**** Data to process ****

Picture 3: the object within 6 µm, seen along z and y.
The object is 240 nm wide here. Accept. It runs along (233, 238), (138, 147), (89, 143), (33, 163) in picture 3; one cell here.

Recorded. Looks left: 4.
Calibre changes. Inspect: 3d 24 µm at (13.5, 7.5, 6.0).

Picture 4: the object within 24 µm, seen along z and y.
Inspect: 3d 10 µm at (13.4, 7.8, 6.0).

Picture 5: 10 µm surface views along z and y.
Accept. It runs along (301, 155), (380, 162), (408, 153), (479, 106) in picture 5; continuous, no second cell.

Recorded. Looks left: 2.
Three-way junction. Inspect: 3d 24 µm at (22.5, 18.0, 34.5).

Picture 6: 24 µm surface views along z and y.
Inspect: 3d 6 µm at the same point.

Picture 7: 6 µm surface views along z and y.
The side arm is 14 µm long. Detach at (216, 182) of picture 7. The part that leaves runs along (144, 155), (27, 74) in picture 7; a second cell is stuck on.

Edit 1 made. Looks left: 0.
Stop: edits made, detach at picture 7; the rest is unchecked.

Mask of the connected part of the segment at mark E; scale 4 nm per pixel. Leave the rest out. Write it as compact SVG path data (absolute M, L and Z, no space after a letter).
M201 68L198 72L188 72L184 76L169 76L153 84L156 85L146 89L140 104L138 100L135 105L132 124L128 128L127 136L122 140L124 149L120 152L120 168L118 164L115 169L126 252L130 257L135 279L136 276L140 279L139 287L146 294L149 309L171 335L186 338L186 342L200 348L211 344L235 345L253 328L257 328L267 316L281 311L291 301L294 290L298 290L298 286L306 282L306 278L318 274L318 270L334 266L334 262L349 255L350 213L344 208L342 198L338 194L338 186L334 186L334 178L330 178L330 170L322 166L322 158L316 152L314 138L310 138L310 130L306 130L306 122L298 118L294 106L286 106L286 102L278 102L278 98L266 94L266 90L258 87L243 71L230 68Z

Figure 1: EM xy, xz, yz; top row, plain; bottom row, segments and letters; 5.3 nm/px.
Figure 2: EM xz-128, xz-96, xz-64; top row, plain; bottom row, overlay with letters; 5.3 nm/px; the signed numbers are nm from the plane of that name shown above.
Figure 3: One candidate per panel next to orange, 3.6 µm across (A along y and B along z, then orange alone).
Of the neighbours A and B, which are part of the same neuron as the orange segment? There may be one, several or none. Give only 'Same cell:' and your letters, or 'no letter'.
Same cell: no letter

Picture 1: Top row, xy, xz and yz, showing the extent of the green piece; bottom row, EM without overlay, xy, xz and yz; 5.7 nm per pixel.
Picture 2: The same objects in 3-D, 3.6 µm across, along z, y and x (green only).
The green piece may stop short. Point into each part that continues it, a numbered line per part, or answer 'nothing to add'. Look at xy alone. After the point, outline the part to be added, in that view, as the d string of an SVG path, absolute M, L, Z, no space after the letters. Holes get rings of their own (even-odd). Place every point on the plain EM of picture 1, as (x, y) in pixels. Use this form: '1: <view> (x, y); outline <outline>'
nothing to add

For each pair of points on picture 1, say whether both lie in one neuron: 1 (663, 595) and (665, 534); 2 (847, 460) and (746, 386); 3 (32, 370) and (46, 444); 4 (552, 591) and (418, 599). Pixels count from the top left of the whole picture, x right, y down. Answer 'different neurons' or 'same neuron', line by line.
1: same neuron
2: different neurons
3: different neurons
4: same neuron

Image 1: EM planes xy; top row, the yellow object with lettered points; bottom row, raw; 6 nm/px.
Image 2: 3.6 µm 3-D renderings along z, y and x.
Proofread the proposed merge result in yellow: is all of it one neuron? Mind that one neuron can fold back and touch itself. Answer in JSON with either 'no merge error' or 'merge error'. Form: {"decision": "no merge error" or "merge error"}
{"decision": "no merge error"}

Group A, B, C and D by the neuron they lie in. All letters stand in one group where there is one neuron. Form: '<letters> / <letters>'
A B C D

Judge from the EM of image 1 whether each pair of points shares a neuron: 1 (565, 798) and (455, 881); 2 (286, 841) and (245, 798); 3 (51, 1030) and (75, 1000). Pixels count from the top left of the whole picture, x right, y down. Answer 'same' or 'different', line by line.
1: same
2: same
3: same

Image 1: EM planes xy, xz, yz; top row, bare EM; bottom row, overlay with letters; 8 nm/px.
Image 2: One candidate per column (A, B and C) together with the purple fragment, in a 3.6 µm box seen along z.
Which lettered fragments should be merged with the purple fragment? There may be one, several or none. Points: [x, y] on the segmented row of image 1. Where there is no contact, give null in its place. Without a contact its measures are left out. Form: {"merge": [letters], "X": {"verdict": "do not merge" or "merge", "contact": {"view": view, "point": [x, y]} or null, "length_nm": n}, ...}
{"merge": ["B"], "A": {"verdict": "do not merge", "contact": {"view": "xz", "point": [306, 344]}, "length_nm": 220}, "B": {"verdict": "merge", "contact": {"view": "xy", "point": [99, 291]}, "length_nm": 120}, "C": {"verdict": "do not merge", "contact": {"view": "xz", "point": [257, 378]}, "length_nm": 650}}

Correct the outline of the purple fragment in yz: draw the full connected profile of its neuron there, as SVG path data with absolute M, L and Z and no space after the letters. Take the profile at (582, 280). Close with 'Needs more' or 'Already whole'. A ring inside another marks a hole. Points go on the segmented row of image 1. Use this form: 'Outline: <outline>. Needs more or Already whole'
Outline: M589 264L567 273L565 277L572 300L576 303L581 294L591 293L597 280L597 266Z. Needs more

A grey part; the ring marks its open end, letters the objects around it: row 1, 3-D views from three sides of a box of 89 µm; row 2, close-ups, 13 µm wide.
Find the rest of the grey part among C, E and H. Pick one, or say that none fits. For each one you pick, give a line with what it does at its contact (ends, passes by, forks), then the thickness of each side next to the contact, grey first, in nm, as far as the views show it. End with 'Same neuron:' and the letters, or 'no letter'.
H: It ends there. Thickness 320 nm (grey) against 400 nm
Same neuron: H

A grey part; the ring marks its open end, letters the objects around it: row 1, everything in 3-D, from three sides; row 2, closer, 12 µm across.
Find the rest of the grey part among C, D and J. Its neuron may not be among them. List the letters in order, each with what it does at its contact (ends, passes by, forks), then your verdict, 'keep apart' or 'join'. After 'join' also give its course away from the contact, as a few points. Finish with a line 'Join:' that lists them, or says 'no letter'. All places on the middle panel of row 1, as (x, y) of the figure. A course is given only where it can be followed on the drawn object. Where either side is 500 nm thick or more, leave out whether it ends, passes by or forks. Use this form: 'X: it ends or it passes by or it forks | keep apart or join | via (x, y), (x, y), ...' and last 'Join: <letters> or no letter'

****

An exact copy of the lines above between the line holding "Find the rest of the grey part among C, E" and the line holding "12 µm across.", inclusive, is the whole answer.

## [Solution]
Find the rest of the grey part among C, E and H. Pick one, or say that none fits. For each one you pick, give a line with what it does at its contact (ends, passes by, forks), then the thickness of each side next to the contact, grey first, in nm, as far as the views show it. End with 'Same neuron:' and the letters, or 'no letter'.
H: It ends there. Thickness 320 nm (grey) against 400 nm
Same neuron: H

A grey part; the ring marks its open end, letters the objects around it: row 1, everything in 3-D, from three sides; row 2, closer, 12 µm across.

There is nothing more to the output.